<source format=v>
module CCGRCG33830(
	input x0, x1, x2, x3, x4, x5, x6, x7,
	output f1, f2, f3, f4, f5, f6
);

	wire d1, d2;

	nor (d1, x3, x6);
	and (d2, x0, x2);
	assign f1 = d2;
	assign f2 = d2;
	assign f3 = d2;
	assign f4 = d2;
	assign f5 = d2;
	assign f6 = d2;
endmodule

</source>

- - -

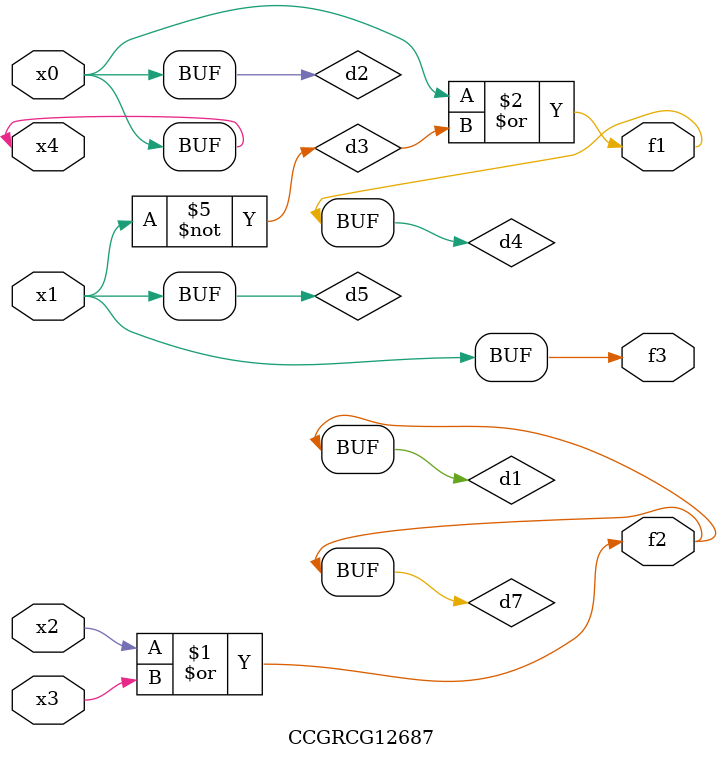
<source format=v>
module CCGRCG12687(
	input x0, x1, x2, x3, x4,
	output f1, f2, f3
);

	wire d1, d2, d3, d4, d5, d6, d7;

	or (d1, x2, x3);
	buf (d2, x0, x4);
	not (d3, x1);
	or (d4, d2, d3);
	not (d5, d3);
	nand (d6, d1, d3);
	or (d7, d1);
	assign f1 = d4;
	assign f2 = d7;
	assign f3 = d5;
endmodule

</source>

- - -

HOW TO COMPLETE THIS TASK:
If a line in the data above holds the string "assign", copy it.

WRITTEN ANSWER:
	assign f1 = d2;
	assign f2 = d2;
	assign f3 = d2;
	assign f4 = d2;
	assign f5 = d2;
	assign f6 = d2;
	assign f1 = d4;
	assign f2 = d7;
	assign f3 = d5;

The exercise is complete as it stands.